Les dialogues sont d'ailleurs un élément central de votre cinéma. En même temps, ils ne sont jamais là pour donner une explication ou une identité psychologique aux personnages. Oui, je n'essaye pas que l'on pense quoi que ce soit. L'important pour moi c'est vraiment cette question de la puissance de la parole, l'idée que je ne peux croire que ce que j'ai entendu. Si une phrase a été dite, je dois faire avec. Pour moi, un personnage se définit par ce qu'il dit.
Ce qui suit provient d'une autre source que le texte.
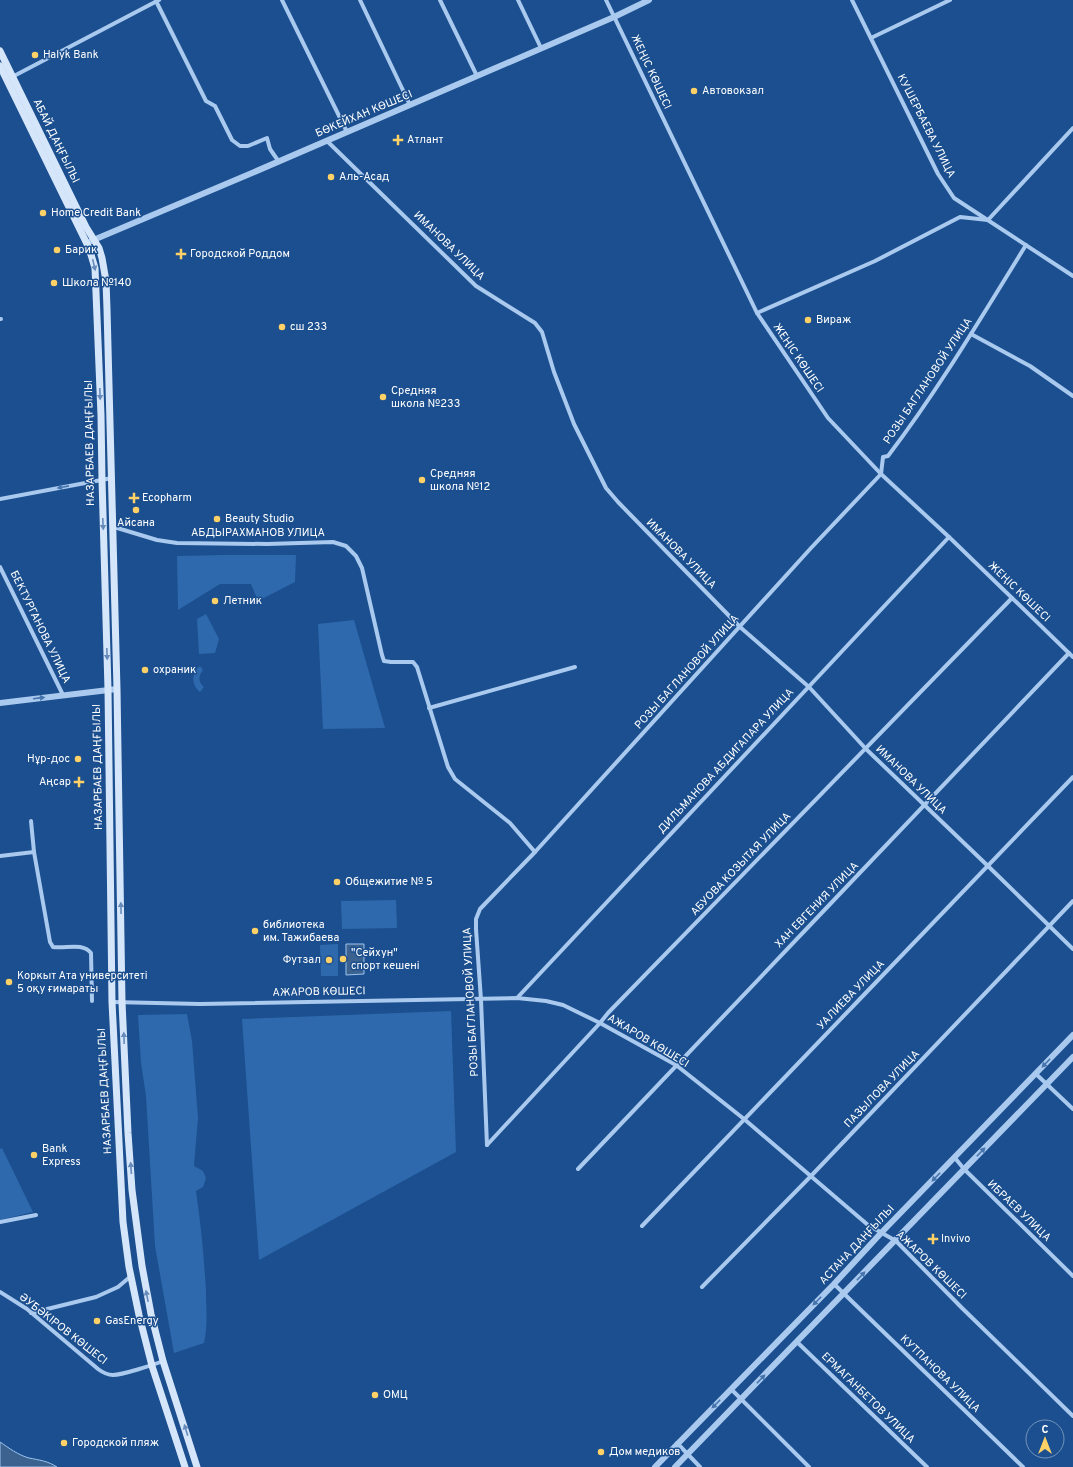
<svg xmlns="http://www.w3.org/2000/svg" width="1073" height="1467" font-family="Overpass,sans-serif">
<rect width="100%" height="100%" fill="#1b4f8f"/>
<g fill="#2e69ad">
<path d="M224 555H296L295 582 258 601 251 584H220L178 610 177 556Z"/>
<path d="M206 614 219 639 215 653 199 654 197 619Z"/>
<path d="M354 620 385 728 323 729 318 624Z"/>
<path d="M200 666 203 670C198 676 198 682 204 687L200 692C191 685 191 673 200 666Z"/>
<path d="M396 900 397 928 342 929 341 901Z"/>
<path d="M338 944V976H321L320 945Z"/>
<path d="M451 1011 456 1152 259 1260 242 1019Z"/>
<path d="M187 1014 192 1041 198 1118 194 1166 203 1171 206 1178 203 1187 196 1191C201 1225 204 1257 206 1291 206 1309 208 1325 204 1343L174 1353 155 1246 146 1096 141 1063 138 1015Z"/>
<path d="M2 1148 33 1212 0 1220V1149Z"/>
</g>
<g fill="#3c6290" stroke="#9cc4f0">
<path d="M346 944H364V974L346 975Z"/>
<path d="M0 1442C9 1448 18 1455 29 1458 39 1460 48 1461 57 1467H0Z"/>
</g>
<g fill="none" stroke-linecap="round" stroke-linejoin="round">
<g stroke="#a9c9ee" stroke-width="4">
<path d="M282 0 347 132"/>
<path d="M360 0 410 105"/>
<path d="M440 0 477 76"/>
<path d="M518 0 541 48"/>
<path d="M606 0 757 313 828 418 881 474 949 537 1073 657"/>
<path d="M852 0 938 174 954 198 1073 276"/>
<path d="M156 1 206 101 215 106 232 140 240 146H248L267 138 270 149 279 162"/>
<path d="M871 38 950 0"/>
<path d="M12 77 159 0"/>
<path d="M327 141 476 286 535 323 542 332 554 372 574 424 606 488 618 502 740 627 809 687 866 749 989 867 1073 949"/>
<path d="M757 313 875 261 960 217 988 220 1073 128"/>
<path d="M0 319H1"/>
<path d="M971 334 1030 366 1073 396"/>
<path d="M0 499 112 478"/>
<path d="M114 527 157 540 177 543 267 544 333 542 346 546 356 556 362 568 382 655 384 661 391 662H413L417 667 448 767 455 779 510 823 535 852"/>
<path d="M0 567 63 695"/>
<path d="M429 708 575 667"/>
<path d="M31 821 34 852 50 942 53 947C66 949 82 942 91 953L92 1001"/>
<path d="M0 856 34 852"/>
<path d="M517 998 949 537"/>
<path d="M112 1002 200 1004 517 998 546 1001 563 1005 600 1023 676 1065 744 1119 868 1225 896 1241 962 1308 1073 1416"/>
<path d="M1036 1074 1073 1109"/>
<path d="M487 1145 481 1000 476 929V919L480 909 535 852 811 548 881 474 883 457 888 456C939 389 982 316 1026 245"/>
<path d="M487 1145 600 1023 608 1013 1012 598"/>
<path d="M955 1158 964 1169 1073 1276"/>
<path d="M578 1169C741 996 906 826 1069 653"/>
<path d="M0 1222 36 1215"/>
<path d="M642 1226C785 1075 930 928 1073 777"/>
<path d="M834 1284 1023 1467"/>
<path d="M702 1287 811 1176 1073 901"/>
<path d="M0 1292 27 1309 98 1369C102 1372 107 1375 113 1375 122 1375 153 1365 163 1361"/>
<path d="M31 1313 96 1297 118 1287 131 1276"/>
<path d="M797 1342 927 1467"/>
<path d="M731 1389 809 1467"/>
<path d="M677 1443 700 1467"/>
</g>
<g stroke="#a9c9ee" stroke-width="6">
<path d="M91 241 252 173 614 17 649 0"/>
<path d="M0 703 117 689"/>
<path d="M655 1467 834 1284 882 1232 1073 1035"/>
<path d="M675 1467 1073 1057"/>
</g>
<g stroke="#d6e6fa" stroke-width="7">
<path d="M0 51 86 227 99 248 102 258 106 281 107 309 117 689 122 1002 128 1133 132 1190 142 1266 151 1314 163 1361 197 1467"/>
<path d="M0 66 89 248 95 268 101 415 102 480 108 689 112 1002 123 1222 129 1267 139 1315 152 1366 185 1467"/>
</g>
</g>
<defs><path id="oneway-solid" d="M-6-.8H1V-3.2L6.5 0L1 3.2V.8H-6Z"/></defs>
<g fill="#668bba">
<use href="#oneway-solid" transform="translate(94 265) rotate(77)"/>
<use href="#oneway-solid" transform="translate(100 394) rotate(88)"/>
<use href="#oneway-solid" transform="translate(103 524) rotate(88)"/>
<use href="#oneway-solid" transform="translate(107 654) rotate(88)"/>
<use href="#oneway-solid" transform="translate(121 908) rotate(-91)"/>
<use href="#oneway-solid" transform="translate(124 1038) rotate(-92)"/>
<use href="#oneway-solid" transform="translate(131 1168) rotate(-94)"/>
<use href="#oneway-solid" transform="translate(147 1296) rotate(-101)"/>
<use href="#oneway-solid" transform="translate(186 1430) rotate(-107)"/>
</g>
<g fill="#4674ac">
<use href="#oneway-solid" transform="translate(63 487) rotate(169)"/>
<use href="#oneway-solid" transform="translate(39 698) rotate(-7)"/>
<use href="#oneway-solid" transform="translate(1046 1063) rotate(134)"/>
<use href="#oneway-solid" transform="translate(981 1152) rotate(-46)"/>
<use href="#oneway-solid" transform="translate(936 1177) rotate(134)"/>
<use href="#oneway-solid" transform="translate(861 1276) rotate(-46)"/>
<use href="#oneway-solid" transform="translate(817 1301) rotate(135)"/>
<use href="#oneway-solid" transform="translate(761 1379) rotate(-46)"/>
<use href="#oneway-solid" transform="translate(716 1404) rotate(135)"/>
</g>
<g fill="#ffd166" stroke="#1b4f8f" stroke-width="1.5">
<circle cx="35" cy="55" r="4"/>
<circle cx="694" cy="91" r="4"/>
<path d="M396 134h4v4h4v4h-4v4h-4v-4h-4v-4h4z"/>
<circle cx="331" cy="177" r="4"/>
<circle cx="43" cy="213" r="4"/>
<circle cx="57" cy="250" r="4"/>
<path d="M179 248h4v4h4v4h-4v4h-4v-4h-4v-4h4z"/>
<circle cx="54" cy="283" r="4"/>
<circle cx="808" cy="320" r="4"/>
<circle cx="282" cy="327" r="4"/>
<circle cx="383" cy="397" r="4"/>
<circle cx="422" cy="480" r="4"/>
<path d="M132 492h4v4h4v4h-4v4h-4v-4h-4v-4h4z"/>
<circle cx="136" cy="510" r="4"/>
<circle cx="217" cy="519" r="4"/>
<circle cx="215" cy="601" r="4"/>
<circle cx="145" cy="670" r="4"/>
<circle cx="78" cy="759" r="4"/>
<path d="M77 776h4v4h4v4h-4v4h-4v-4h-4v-4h4z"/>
<circle cx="337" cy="882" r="4"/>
<circle cx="255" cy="931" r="4"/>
<circle cx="343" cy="959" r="4"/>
<circle cx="329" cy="960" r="4"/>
<circle cx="9" cy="982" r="4"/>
<circle cx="34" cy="1155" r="4"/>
<path d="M931 1233h4v4h4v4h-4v4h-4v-4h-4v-4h4z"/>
<circle cx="97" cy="1321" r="4"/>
<circle cx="375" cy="1395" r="4"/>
<circle cx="64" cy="1443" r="4"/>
<circle cx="601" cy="1452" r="4"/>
</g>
<g text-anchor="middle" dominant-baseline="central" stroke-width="3" stroke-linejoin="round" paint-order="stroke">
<g font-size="11" fill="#fff" stroke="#1b4f8f" text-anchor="start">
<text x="43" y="55">Halyk Bank</text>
<text x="702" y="91">Автовокзал</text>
<text x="407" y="140">Атлант</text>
<text x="339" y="177">Аль-Асад</text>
<text x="51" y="213">Home Credit Bank</text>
<text x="65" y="250">Барик</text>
<text x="190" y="254">Городской Роддом</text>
<text x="62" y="283">Школа №140</text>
<text x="816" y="320">Вираж</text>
<text x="290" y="327">сш 233</text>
<text x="391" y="391">Средняя<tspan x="391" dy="13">школа №233</tspan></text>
<text x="430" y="474">Средняя<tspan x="430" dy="13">школа №12</tspan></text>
<text x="142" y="498">Ecopharm</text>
<text x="225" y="519">Beauty Studio</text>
<text x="136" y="523" text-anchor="middle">Айсана</text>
<text x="223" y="601">Летник</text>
<text x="153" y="670">охраник</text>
<text x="70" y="759" text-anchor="end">Нұр-дос</text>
<text x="71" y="782" text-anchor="end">Аңсар</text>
<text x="345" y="882">Общежитие № 5</text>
<text x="263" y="925">библиотека<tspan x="263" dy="13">им. Тажибаева</tspan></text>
<text x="351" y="953">"Сейхун"<tspan x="351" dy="13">спорт кешені</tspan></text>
<text x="321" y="960" text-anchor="end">Футзал</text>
<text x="17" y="976">Коркыт Ата университеті<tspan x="17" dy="13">5 оқу ғимараты</tspan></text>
<text x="42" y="1149">Bank<tspan x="42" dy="13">Express</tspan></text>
<text x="941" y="1239">Invivo</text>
<text x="105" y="1321">GasEnergy</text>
<text x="383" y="1395">ОМЦ</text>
<text x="72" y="1443">Городской пляж</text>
<text x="609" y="1452">Дом медиков</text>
</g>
<g font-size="11" fill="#fff" stroke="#1b4f8f">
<text transform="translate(651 72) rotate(65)">ЖЕҢІС КӨШЕСІ</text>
<text transform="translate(364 114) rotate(-23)">БӨКЕЙХАН КӨШЕСІ</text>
<text transform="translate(926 126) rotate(63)">КУШЕРБАЕВА УЛИЦА</text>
<text transform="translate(56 141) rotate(64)">АБАЙ ДАҢҒЫЛЫ</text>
<text transform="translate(449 246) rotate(44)">ИМАНОВА УЛИЦА</text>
<text transform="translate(798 358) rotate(56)">ЖЕҢІС КӨШЕСІ</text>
<text transform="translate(928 381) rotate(-56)">РОЗЫ БАГЛАНОВОЙ УЛИЦА</text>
<text transform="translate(90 443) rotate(-91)">НАЗАРБАЕВ ДАҢҒЫЛЫ</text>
<text x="258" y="533">АБДЫРАХМАНОВ УЛИЦА</text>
<text transform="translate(681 554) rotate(45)">ИМАНОВА УЛИЦА</text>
<text transform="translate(1019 592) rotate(44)">ЖЕҢІС КӨШЕСІ</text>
<text transform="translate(40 627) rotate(64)">БЕКТУРГАНОВА УЛИЦА</text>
<text transform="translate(687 672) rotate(-48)">РОЗЫ БАГЛАНОВОЙ УЛИЦА</text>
<text transform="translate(726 761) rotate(-47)">ДИЛЬМАНОВА АБДИГАПАРА УЛИЦА</text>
<text transform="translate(98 767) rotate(-91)">НАЗАРБАЕВ ДАҢҒЫЛЫ</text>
<text transform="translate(911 780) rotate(44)">ИМАНОВА УЛИЦА</text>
<text transform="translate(741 864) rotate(-46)">АБУОВА КОЗЫТАЯ УЛИЦА</text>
<text transform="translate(817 905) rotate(-46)">ХАН ЕВГЕНИЯ УЛИЦА</text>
<text transform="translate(319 992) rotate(-1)">АЖАРОВ КӨШЕСІ</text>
<text transform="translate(851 995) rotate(-46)">УАЛИЕВА УЛИЦА</text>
<text transform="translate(471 1002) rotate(-93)">РОЗЫ БАГЛАНОВОЙ УЛИЦА</text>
<text transform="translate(648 1041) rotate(31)">АЖАРОВ КӨШЕСІ</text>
<text transform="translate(882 1089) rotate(-46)">ПАЗЫЛОВА УЛИЦА</text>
<text transform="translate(105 1091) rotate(-93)">НАЗАРБАЕВ ДАҢҒЫЛЫ</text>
<text transform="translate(1019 1211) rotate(44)">ИБРАЕВ УЛИЦА</text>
<text transform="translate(857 1245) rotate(-47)">АСТАНА ДАҢҒЫЛЫ</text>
<text transform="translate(931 1265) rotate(44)">АЖАРОВ КӨШЕСІ</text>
<text transform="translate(63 1329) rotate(38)">ӘУБӘКІРОВ КӨШЕСІ</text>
<text transform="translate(940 1374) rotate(44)">КУТПАНОВА УЛИЦА</text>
<text transform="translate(868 1398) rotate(44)">ЕРМАГАНБЕТОВ УЛИЦА</text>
</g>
</g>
<g transform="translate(1045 1439)"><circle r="19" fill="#1b4f8f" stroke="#7695bc"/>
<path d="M0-3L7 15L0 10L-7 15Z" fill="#ffd166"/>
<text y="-6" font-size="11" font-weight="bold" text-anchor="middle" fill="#ffffff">С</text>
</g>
</svg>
Quand Robert se réapproprie les histoires d'Aïe à la fin, l'important n'est pas que ces histoires soient vraies ou fausses - le spectateur fait son choix intime - mais que Claire y croie, ou comprenne ce qui se joue là pour eux, que Robert lui demande sa confiance ultime?pour qu'ils arrivent à s'embrasser sous l'arbre.
D'où vous est venue l'idée de la pathologie alimentaire qui caractérise Aïe ? Cela ne m'intéressait pas en tant que sujet mais comme manière qu'a un personnage de ne pas être facile à prendre. Au lieu de passer par de l'affection, de la sensibilité, je voulais directement renvoyer à quelque chose de plus concret, qui oblige à une certaine trivialité et à une discipline de vie très contraignante. C'était aussi donner une image de soi abîmée, l'idée de répulsion / attraction que véhicule cette fille. A priori, elle est dégoûtante dans cette façon qu'elle a de se faire vomir et de l'avouer d'emblée et cela renforçait l'idée du contrat qu'elle propose à Robert : le défi pour elle est de se faire aimer en tenant compte de ce qu'il y a de pire chez elle. Cette pathologie est également le moyen de garder constamment présente l'angoisse du rapport à son propre corps et donc la difficulté qu'il peut y avoir à coucher avec quelqu'un, à la rejoindre dans son lit, à littéralement « entrer en contact ». C'est peut-être une façon de traiter le sexe qui peut paraître à contre-courant mais je pense que ça correspond à une vérité.
La dimension fantastique vers laquelle nous entraîne Aïe est d'ailleurs présente bien avant, notamment lors de la scène de coupure du cordon ombilical du bébé de Claire. Effectivement, quand Claire explique à Aïe qu'elle a un problème avec le cordon de son bébé, et que celle-ci répond « le cordon ? », je voulais qu'Aïe essaye de se souvenir de ce qu'est un cordon. D'ailleurs finalement qu'est-ce qui est plus bizarre ? De venir d'une autre planète ou de se dire qu'on est sorti d'un ventre, au bout d'un cordon ?!
Aïe est le surnom du personnage joué par Hélène Fillières. Pourquoi un tel surnom ? C'est anecdotique, mais je me disais que si Robert avait une histoire avec quelqu'un, j'aimerais bien - à l'occasion d'une scène où il essaye de la rattraper dans la rue par exemple - le voir crier : « Aïe ! « , pour montrer que ce type ne va pas très bien. La scène n'a finalement pas été écrite, mais le surnom est resté !
AÏE est une comédie sentimentale décalée qui flirte de façon inattendue et iconoclaste avec l'étrangeté et le burlesque. On est tour à tour séduit, dérouté, sous le charme de cette histoire tout en apesanteur servie par une liberté de ton et de rythme remarquable. André Dussollier (TANGUY,ON CONNAÎT LA CHANSON) et Hélène Fillières (UN HOMME, UN VRAI) sont irrésistibles. Le film de Sophie Fillières glisse progressivement de la drôlerie et la légèreté vers le conte et la poésie et nous prouve de façon éclatante que de l'humour peut naître la grâce.
On se délectera pareillement du court-métrage de la réalisatrice, « Des filles et des chiens », vainqueur du Prix Jean Vigo, et révélant pour la première fois Hélène Fillières et une certaine Sandrine Kiberlain.